LA HAYE/BERLIN (rapport exclusif) – L'OTAN va prendre la tête de la course mondiale à l'armement et renforcer encore sa position de leader mondial en matière de militarisation. C'est l'une des principales conséquences de la décision prise mercredi lors du sommet de l'OTAN à La Haye, qui prévoit de fixer à partir de 2035 les dépenses militaires des États membres à 5 % du produit intérieur brut (PIB) – 3,5 % pour les besoins militaires directs et 1,5 % pour les besoins militaires indirects, en particulier les infrastructures. Aujourd'hui déjà, 55 % de toutes les dépenses militaires mondiales sont consacrées à l'OTAN. Seuls quelques pays dépensent plus de 3,5 % pour leurs forces armées, parmi lesquels Israël (8,8 %) et l'Arabie saoudite (7,3 %). Le gouvernement fédéral allemand souhaite tripler le budget militaire, qui passerait d'environ 52 milliards d'euros en 2024 à près de 153 milliards d'euros en 2029. Cela s'accompagnerait d'un nouvel endettement qui pourrait atteindre plus de 4 % du PIB en 2029. Pour justifier cette décision, le chancelier Friedrich Merz a déclaré mercredi que la Russie menaçait « toute la paix » en Europe. Un expert en politique étrangère affirme : « Nous sommes déjà en guerre avec la Russie », dans une « guerre hybride ».
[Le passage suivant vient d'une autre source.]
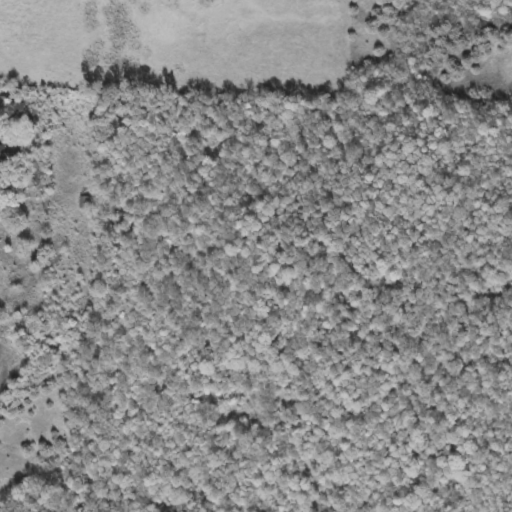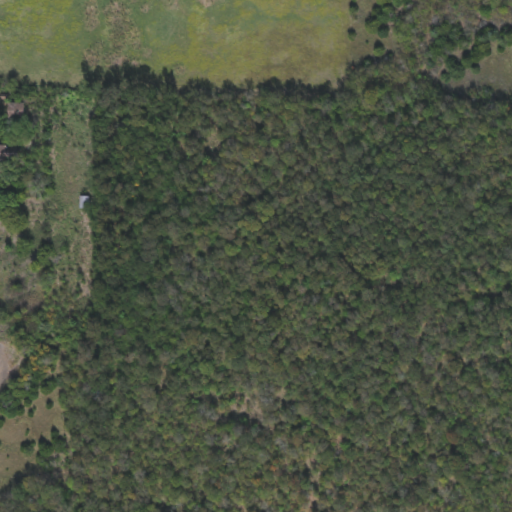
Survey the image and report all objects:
building: (9, 154)
building: (9, 155)
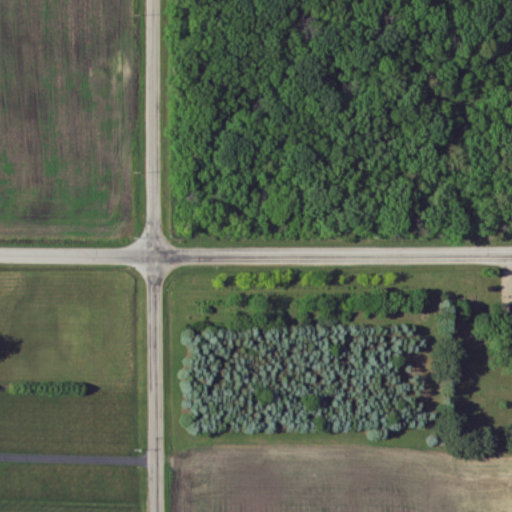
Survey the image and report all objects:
road: (153, 256)
road: (255, 256)
road: (78, 459)
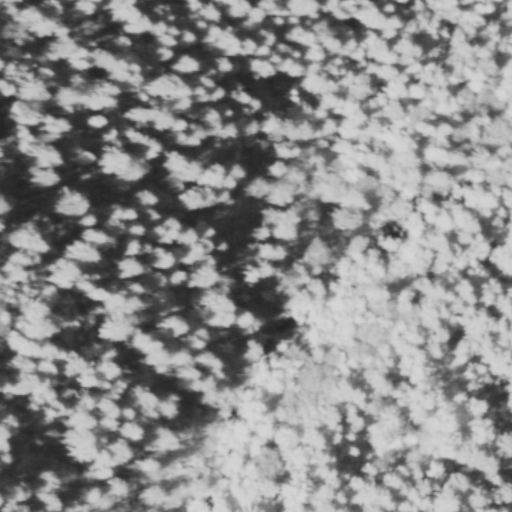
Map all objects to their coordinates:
road: (379, 391)
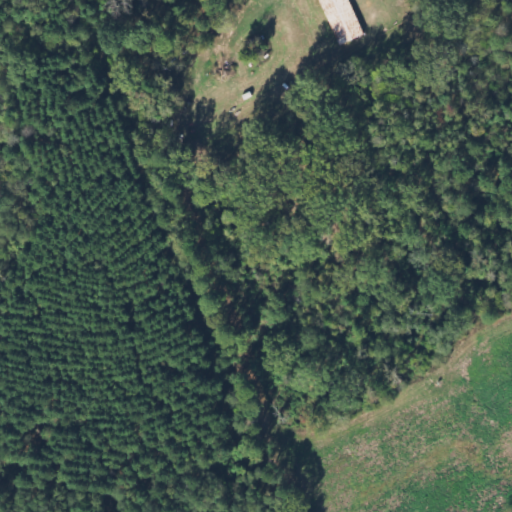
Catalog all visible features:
building: (340, 20)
Presque champion du monde de l'armement

Avec sa décision de consacrer à l'avenir 5 % de son produit intérieur brut (PIB) aux dépenses militaires – dont 3,5 % directement aux forces armées –, l'OTAN se place en tête du classement mondial en matière de militarisation. Selon les données de l'institut de recherche SIPRI de Stockholm, parmi les 40 pays qui dépensent le plus en matière militaire en chiffres absolus, très peu consacrent une part plus importante de leur production économique à leur armée. Outre la Russie (7,1 %) et l'Ukraine (34 %), qui ont fortement augmenté leurs dépenses militaires en raison de la guerre, seuls Israël (8,8 %), l'Algérie (8 %), l'Arabie saoudite (7,3 %) et le Koweït (4,8 %) dépassaient une part de 3,5 % du PIB. Tous les autres pays non membres de l'OTAN analysés par le SIPRI consacraient généralement nettement moins de 3,5 % de leur PIB à leurs forces armées. Selon le SIPRI, la moyenne mondiale était de 2,5 %. La Chine, souvent critiquée en Occident pour ses dépenses militaires prétendument excessives, a consacré 1,7 % de son PIB (estimation du SIPRI) à son armée en 2024. L'année dernière, les pays de l'OTAN ont représenté environ 1 500 milliards de dollars US, soit 55 % de toutes les dépenses militaires mondiales.[1] Leur part continuera d'augmenter.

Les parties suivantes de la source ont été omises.